Even in Australia the medical insurance all comes with a pregancy covered/not covered option. And you have to have been on that coverage for a year prior to pushing the baby out for the insurance to apply (so if cuttting it a bit fine, it’s another reason to not want your kid born early [2]). Now in Australia that’s not too big an issue as all that happens is you fall back on the public system.
The only way I’d see it as a significant issue is due to communicaton failure. Saying something stupid like “If you like you plan…” or any message other than “This is how it’s going to be. It’s a good idea because reasons. Suck it up.”
So poor politics leads to political problems. Who’d have thought?
I don’t see this as a policy problem. I see it as a communication/political one. I suspect that there would be policy problems based on edge cases (i.e. treatment for sickle cell anemia being excluded from policies because it’s much more prevalent in black communities). There are going to be enough such edge cases that no law can catch them all, so the broader question should be “How do we deal with things that are rare enough to not generate realistic risk pools without mandating that everything under the sun be included?”. A reasonable solution is something like a public option covering the rare cases because the cost impost isn’t signficant to the public purse and the community wants to ensure everyone gets coverage. Or you know, explicitly admit that you like dead guys in gutters and reveal yourself to be a monster.

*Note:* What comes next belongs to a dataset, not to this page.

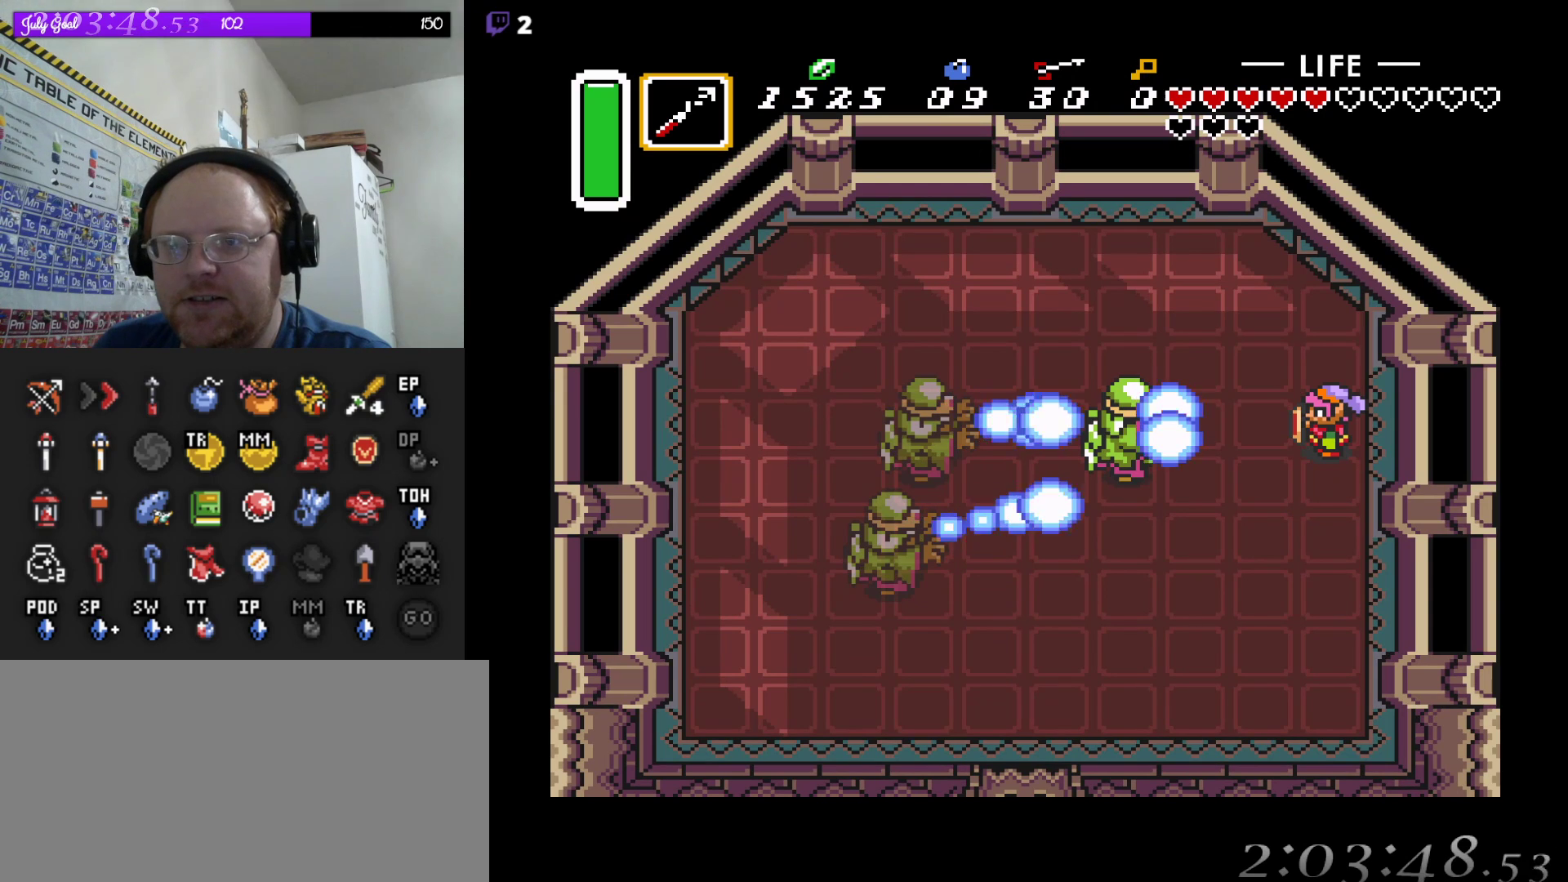
{"buttons": ["B"], "events": [[83, "B", "down"], [233, "B", "up"], [433, "B", "down"]]}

[1] “Yo bro, I don’t want no ho’s getting knocked up”
[2] As if the potential health effects of premature birth weren’t enough by themselves.
August 14, 2014 at 5:16 pm
I agree that it’s a communication/political problem. Somehow the US political commentariat have gone through the looking glass, and they can’t see out to the rest of the world on the other side who think “let’s cover as much as we reasonably can, and not worry too much if some people free-load on the rest of us” is a reasonable starting point for policy. In most of the rest of the world it really does come down to a public conversation about how to handle edge cases (did you know that Medicare doesn’t cover Lyme Disease in Australia? I was shocked to learn this!) but I suspect that the tactic of dismantling Obamacare via Supreme Court bludgeoning is going to lead to some really weird policy debate over there. There could be some popcorn involved as they tie themselves up into multi-dimensional knots trying to argue their sides… while the rest of us just say “What the hell – we’ll find a way!”